Common dysfunctional variants in ABCG2 are a major cause of early-onset gout

Abstract

Gout is a common disease which mostly occurs after middle age, but more people nowadays develop it before the age of thirty. We investigated whether common dysfunction of ABCG2, a high-capacity urate transporter which regulates serum uric acid levels, causes early-onset gout. 705 Japanese male gout cases with onset age data and 1,887 male controls were genotyped, and the ABCG2 functions which are estimated by its genotype combination were determined. The onset age was 6.5 years earlier with severe ABCG2 dysfunction than with normal ABCG2 function (P = 6.14 × 10(-3)). Patients with mild to severe ABCG2 dysfunction accounted for 88.2% of early-onset cases (twenties or younger). Severe ABCG2 dysfunction particularly increased the risk of early-onset gout (odds ratio 22.2, P = 4.66 × 10(-6)). Our finding that common dysfunction of ABCG2 is a major cause of early-onset gout will serve to improve earlier prevention and therapy for high-risk individuals.
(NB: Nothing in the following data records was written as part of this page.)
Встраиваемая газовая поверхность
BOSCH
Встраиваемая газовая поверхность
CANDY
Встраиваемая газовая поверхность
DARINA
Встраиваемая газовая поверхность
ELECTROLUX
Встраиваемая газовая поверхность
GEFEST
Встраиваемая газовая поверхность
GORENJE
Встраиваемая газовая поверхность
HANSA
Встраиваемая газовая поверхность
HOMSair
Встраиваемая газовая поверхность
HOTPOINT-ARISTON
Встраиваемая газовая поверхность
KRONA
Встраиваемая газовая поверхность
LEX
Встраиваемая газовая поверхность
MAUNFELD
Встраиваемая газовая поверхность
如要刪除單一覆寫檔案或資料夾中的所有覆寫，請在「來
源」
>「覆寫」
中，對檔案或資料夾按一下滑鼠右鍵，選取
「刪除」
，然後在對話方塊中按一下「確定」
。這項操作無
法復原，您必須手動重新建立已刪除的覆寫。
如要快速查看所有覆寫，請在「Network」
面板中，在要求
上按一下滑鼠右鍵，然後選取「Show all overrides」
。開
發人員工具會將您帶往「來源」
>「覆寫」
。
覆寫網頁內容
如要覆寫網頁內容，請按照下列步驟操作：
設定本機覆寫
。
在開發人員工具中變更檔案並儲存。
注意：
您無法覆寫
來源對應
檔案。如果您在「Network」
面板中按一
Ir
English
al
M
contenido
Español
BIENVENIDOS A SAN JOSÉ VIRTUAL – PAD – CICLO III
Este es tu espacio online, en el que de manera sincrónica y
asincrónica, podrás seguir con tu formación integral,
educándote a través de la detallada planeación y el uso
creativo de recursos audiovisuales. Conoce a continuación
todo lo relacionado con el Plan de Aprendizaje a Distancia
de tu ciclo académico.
Figure 1. Onset age of gout for each ABCG2 function.

The onset age of cases with 1/4 function or less was 38.2 years old, whereas that with full function was 44.7 years old, a difference of 6.5 years. All bars show mean ± s.e.m.

Figure 2. Odds ratios for ABCG2 dysfunctions among gout patients in each onset age group.

Shown are the odds ratios (ORs) on a log₁₀ scale of the gout risks for each onset age group and ABCG2 dysfunction. ORs and 95% confidence intervals (CIs) for each ABCG2 dysfunction were obtained by comparing with full function and adjusted for body mass index with logistic regression analysis. Circles and diamonds with horizontal lines indicate ORs with 95% CIs of each onset age groups. All ABCG2 dysfunction levels significantly increased the risk of gout (OR > 2.38) in all onset-age groups. Severe ABCG2 dysfunction especially increased the risk of early-onset gout, conferring an adjusted OR of 22.2.